# Unterschied Hobby-Codung und Professionelle Softwareentwicklung



## NikeAir (21. Okt 2013)

Hallo Leute,

mich würde mal interessieren, was eurer Meinung nach die größten Unterschiede zwischen der Arbeit von einem Hobby-Programmierer und die des Professionellen Softwareentwicklers sind. 

Viele Grüße


----------



## stg (21. Okt 2013)

Bezahlung und Termindruck.


----------



## NikeAir (21. Okt 2013)

Das ist klar, aber ich meinte von der Arbeit an sich. Das wird ja wohl strukturierter ablaufen, als wenn man sich einfach hinsetzt und einfach seine Ideen in Code umwandelt


----------



## Tobse (21. Okt 2013)

Ein Hobby-Programmierer lernt das, was er braucht um die Programme zu schreiben, die er gerne schreiben würde. Der Profi muss immer auf dem Stand der Technik bleiben sich in neue Konzepte einarbeiten (z.B. wenn neuerungen wie HTML5/CSS3 kommen). Auch kann sich der Profi im Beruf nicht aussuchen, was oder wann er Programmiert sondern er fängt um 8 morgens an und hört um 4 mittags wieder auf (ausser er hat gleitzeit o.ä).

Daher kann man generell auchd avon ausgehen, dass professionelle Programmierer merkbar besseren Code abliefern der sicher läuft. Es passiert aber nicht allzu selten, dass irgendwelche Amateure an kommerzieller Software arbeiten und dann kommt sowas wie Windoof bei raus.

◆ **Ausgangsdaten**
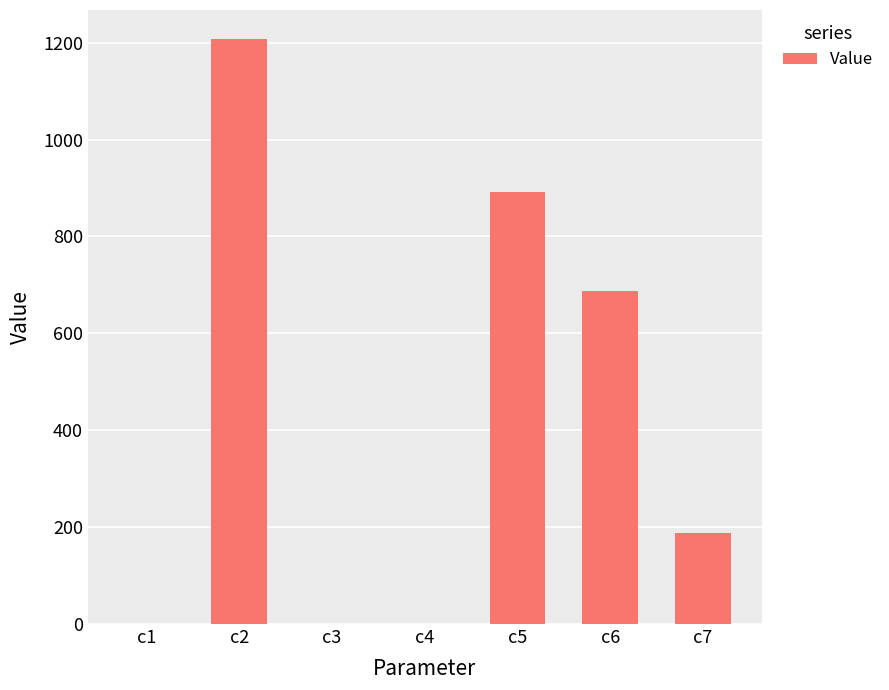

At which category does the chart reach its peak across all series?

c2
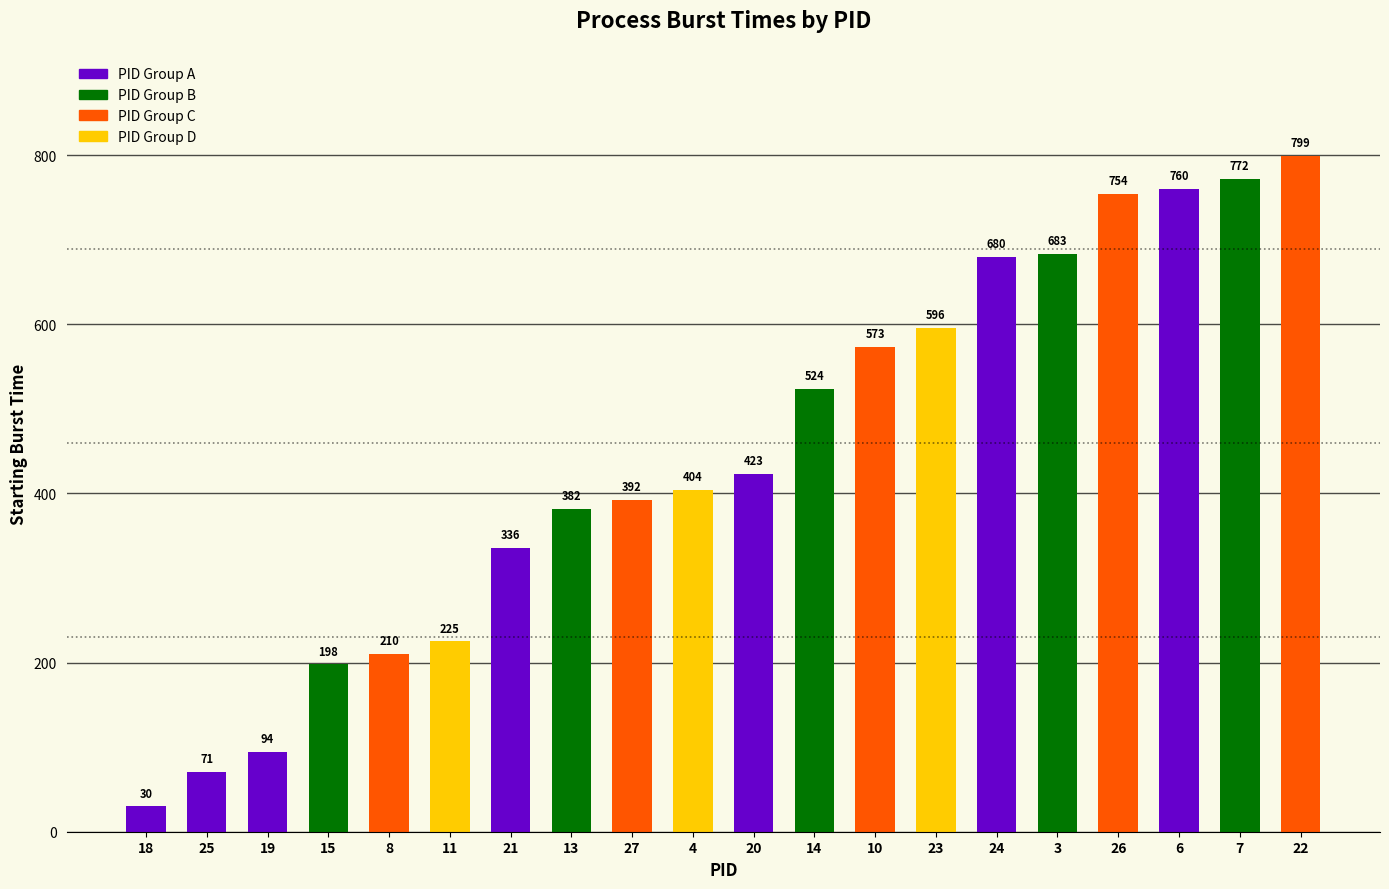

How many data points are less than 423?

10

◆ **Aufgabenstellung**
Entscheide für jede der drei Aussagen, ob sie mit der Forumsdiskussion über Hobby- und Profiprogrammierung übereinstimmt, und belege deine Antwort mit Ja oder Nein sowie dem wörtlich zitierten ausschlaggebenden Wortlaut. 1. Laut stg liegen die Unterschiede in Bezahlung und Termindruck. 2. Tobse zufolge kann sich der Profi im Beruf aussuchen, wann er programmiert. 3. Tobse nennt HTML5/CSS3 als Beispiel für Neuerungen. Die Auflistung ist eigenständiges Material und gehört nicht zur Forumsdiskussion.

◆ **Bearbeitete Aufgabe**
1. Ja: „Bezahlung und Termindruck."
2. Nein: „Auch kann sich der Profi im Beruf nicht aussuchen, was oder wann er Programmiert"
3. Ja: „(z.B. wenn neuerungen wie HTML5/CSS3 kommen)"